Tactile-based Exploration, Mapping and Navigation with Collision-Resilient Aerial Vehicles (2305.17217v6)

Abstract: This article introduces XPLORER, a passive deformable UAV with a spring-augmented chassis and proprioceptive state awareness, designed to endure collisions and maintain smooth contact. We develop a fast-converging external force estimation algorithm for XPLORER that leverages onboard sensors and proprioceptive data for contact and collision detection. Using this force information, we propose four motion primitives, including three novel tactile-based primitives: tactile-traversal, tactile-turning, and ricocheting-to aid XPLORER in navigating unknown environments. These primitives are synthesized autonomously in real-time to enable efficient exploration and navigation by leveraging collisions and contacts. Experimental results demonstrate the effectiveness of our approach, highlighting the potential of passive deformable UAVs for contact-rich real-world tasks such as non-destructive inspection, surveillance and mapping, and pursuit/evasion.

• The paper introduces novel tactile-based motion primitives for collision-resilient aerial vehicles (UAVs), enabling them to leverage physical contact for exploration and navigation.
• The approach uses a passive deformable UAV (XPLORER) with a spring-augmented chassis, enhanced force estimation, and specific reaction controllers to manage contact and collision scenarios effectively.
• This research significantly impacts UAV operations in cluttered environments like search and rescue or industrial inspection, demonstrating how contact-based interaction improves mapping and navigation accuracy.

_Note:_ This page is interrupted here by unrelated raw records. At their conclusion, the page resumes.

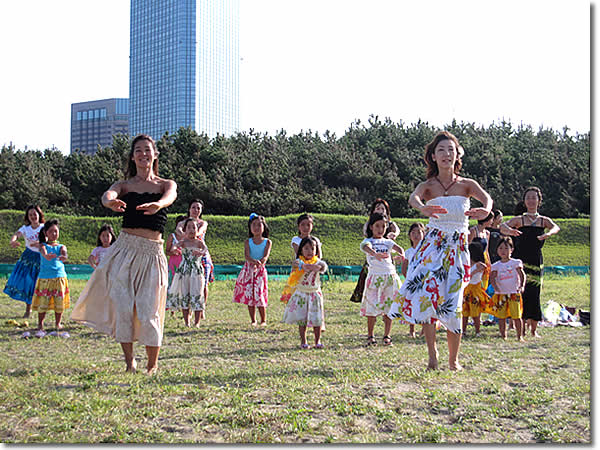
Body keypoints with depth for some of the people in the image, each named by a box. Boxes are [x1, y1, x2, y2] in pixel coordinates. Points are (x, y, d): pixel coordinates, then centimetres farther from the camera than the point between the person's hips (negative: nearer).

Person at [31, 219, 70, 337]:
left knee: (60, 302, 3)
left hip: (60, 277, 2)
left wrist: (63, 257, -41)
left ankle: (58, 323, 21)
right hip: (44, 277, -2)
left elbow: (64, 253, -15)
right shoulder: (43, 245, 5)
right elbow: (44, 252, -20)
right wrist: (47, 255, -45)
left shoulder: (61, 247, 9)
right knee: (43, 303, -5)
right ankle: (40, 327, 4)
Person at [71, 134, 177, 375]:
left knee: (149, 309, -5)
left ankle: (153, 365, 11)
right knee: (121, 305, -4)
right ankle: (129, 361, 13)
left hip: (152, 253, -1)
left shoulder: (165, 184, 10)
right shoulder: (125, 185, 11)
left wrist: (158, 204, -40)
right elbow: (108, 194, -12)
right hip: (124, 249, 1)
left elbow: (170, 196, -15)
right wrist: (110, 202, -38)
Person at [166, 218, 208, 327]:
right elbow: (176, 246, -13)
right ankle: (186, 321, 15)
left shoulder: (199, 242, 2)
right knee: (184, 295, 5)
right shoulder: (183, 242, 6)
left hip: (197, 272, -2)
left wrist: (201, 252, -42)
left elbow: (205, 248, -19)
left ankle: (197, 322, 3)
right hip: (183, 271, 2)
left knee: (196, 295, -4)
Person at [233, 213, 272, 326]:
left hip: (260, 270, -1)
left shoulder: (267, 242, 1)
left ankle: (263, 320, 9)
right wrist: (254, 261, -35)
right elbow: (246, 255, -13)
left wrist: (260, 263, -36)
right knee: (249, 295, 2)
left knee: (259, 295, -7)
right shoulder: (248, 242, 3)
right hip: (248, 270, 2)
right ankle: (253, 320, 15)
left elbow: (266, 256, -13)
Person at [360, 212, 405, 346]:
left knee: (389, 308, 3)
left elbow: (397, 247, -4)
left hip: (390, 276, 3)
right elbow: (366, 247, -18)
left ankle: (387, 336, 11)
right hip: (374, 277, -3)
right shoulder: (368, 241, 6)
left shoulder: (388, 242, 16)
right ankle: (370, 336, 10)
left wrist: (402, 254, -29)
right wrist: (375, 254, -42)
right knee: (372, 307, -4)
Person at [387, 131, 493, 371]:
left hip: (457, 248, 0)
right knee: (425, 297, -12)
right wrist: (423, 208, -46)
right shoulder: (428, 186, 3)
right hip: (431, 245, 0)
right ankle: (432, 356, 0)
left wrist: (484, 210, -42)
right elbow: (413, 198, -20)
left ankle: (453, 360, 12)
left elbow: (486, 198, -17)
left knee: (452, 304, -2)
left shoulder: (467, 184, 3)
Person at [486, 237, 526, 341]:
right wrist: (496, 287, -16)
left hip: (514, 293, -2)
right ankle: (503, 336, 11)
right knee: (501, 316, 2)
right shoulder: (496, 265, 7)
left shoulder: (515, 263, 3)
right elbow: (492, 278, 1)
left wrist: (521, 286, -14)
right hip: (500, 294, 2)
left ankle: (519, 335, 6)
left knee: (516, 316, -4)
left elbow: (522, 275, 1)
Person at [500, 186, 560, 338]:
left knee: (534, 295, -1)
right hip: (520, 261, -2)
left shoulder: (544, 220, 12)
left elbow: (556, 227, -9)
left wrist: (548, 234, -33)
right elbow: (502, 226, -11)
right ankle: (521, 329, 1)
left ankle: (534, 330, 10)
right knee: (521, 294, -6)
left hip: (537, 263, 2)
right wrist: (510, 230, -36)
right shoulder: (519, 220, 6)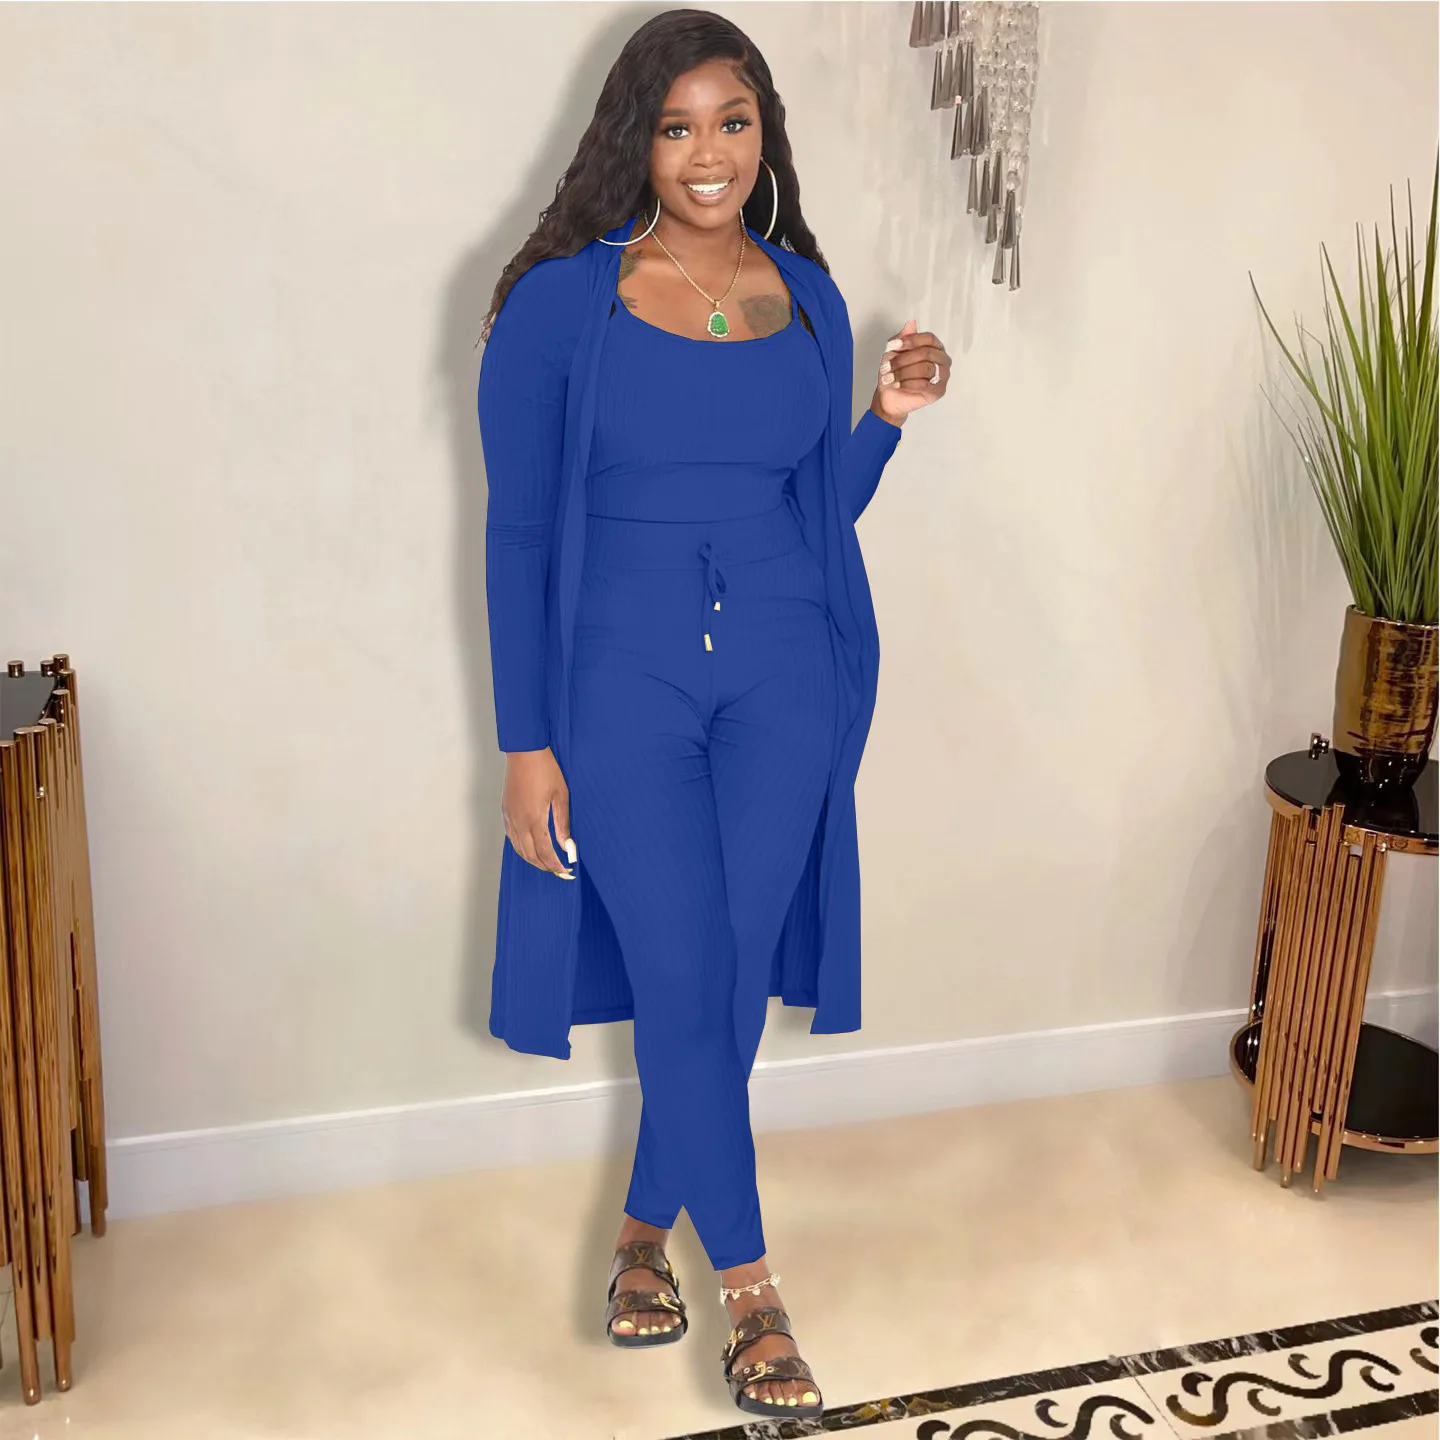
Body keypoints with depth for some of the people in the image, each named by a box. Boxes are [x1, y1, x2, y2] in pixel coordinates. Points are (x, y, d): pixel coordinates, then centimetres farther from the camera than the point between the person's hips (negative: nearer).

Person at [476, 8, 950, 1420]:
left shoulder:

Tactile-based Exploration, Mapping, and Navigation with Collision-Resilient Aerial Vehicles

The paper "Tactile-based Exploration, Mapping and Navigation with Collision-Resilient Aerial Vehicles" presents a paper on the development and implementation of tactile-based motion primitives for unmanned aerial vehicles (UAVs), focusing on a novel approach to facilitate exploration, mapping, and navigation in challenging environments. The authors introduce innovative methods that exploit collisions and physical contacts, allowing UAVs to perform autonomous tasks, despite the inherent uncertainties of unknown environments.

Key Contributions

The authors propose three new tactile-based motion primitives: "tactile-traversal," "tactile-turning," and "ricocheting." These primitives highlight a different approach from conventional UAV operations, given their reliance on contact-rich interactions. Unlike traditional UAVs that avoid collisions, the proposed system employs a passive deformable UAV, XPLORER, which is designed to handle collisions by utilizing a spring-augmented chassis. This design enables the UAV to sustain contact and absorb collision forces effectively.

The research introduces an enhanced external force estimation algorithm that quickly identifies contact and collision scenarios, crucial for the effective utilization of the new motion primitives. The paper further elaborates on three distinct reaction controllers aimed at static-wrench application, disturbance rejection, and collision recovery, which guide the UAV's interactions in varying conditions.

Methodology and Experiments

The paper provides a comprehensive methodology for the implementation of these motion primitives, emphasizing the benefits of passive morphing in UAVs. Experimental setups demonstrate how the tactile-based primitives allow the UAV to explore and navigate environments with unknown obstacles efficiently. The mapping capability of the UAV is enhanced by leveraging the contacts made during exploration, which contributes to the generation of accurate environmental maps.

One notable aspect is the development of a novel ricocheting primitive, which introduces an innovative maneuver for UAV path planning. This allows the UAV to utilize the energy dissipation from collisions to achieve quick trajectory adjustments, which can be advantageous for rapid navigation tasks.

Implications and Future Directions

The implications of this research are significant for UAV operations in cluttered and obstructed environments, such as search and rescue missions or industrial inspections where visual data might be limited. The contact-based exploration and mapping contribute to a deeper understanding of physical interactions in robotic applications, highlighting the potential of mechanical intelligence combined with passive reconfigurability.

Looking forward, the research opens avenues for further investigation into more advanced tactile-based control algorithms and real-time decision-making processes in UAVs. Improvements in force estimation and contact localization could significantly enhance the robustness and accuracy of the proposed framework. Additionally, the integration of onboard sensors and the development of faster planning algorithms remain vital areas for future research to expand the applicability of these tactile-based motion primitives in dynamic real-world settings.

In summary, by addressing the challenges of collision and contact in UAV operations, this work advances the state-of-the-art in tactile-based robotic exploration, posing intriguing questions for future exploration and development in aerial vehicle navigation technologies.